(Records from a collection)
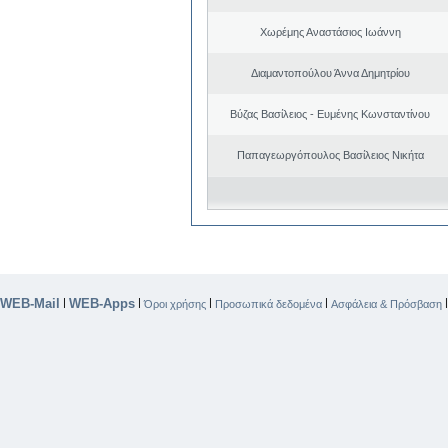
Χωρέμης Αναστάσιος Ιωάννη
Διαμαντοπούλου Άννα Δημητρίου
Βύζας Βασίλειος - Ευμένης Κωνσταντίνου
Παπαγεωργόπουλος Βασίλειος Νικήτα
WEB-Mail
WEB-Apps
|
|
|
|
Όροι χρήσης
Προσωπικά δεδομένα
Ασφάλεια & Πρόσβαση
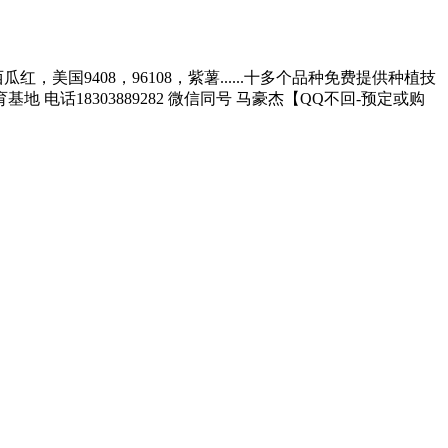
美国9408，96108，紫薯......十多个品种免费提供种植技
18303889282 微信同号 马豪杰【QQ不回-预定或购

**Problem to work on:** Repeat the records exactly, without the pictures.

**Response:**
Χωρέμης Αναστάσιος Ιωάννη
Διαμαντοπούλου Άννα Δημητρίου
Βύζας Βασίλειος - Ευμένης Κωνσταντίνου
Παπαγεωργόπουλος Βασίλειος Νικήτα
WEB-Mail
WEB-Apps
|
|
|
|
Όροι χρήσης
Προσωπικά δεδομένα
Ασφάλεια & Πρόσβαση
美国9408，96108，紫薯......十多个品种免费提供种植技
18303889282 微信同号 马豪杰【QQ不回-预定或购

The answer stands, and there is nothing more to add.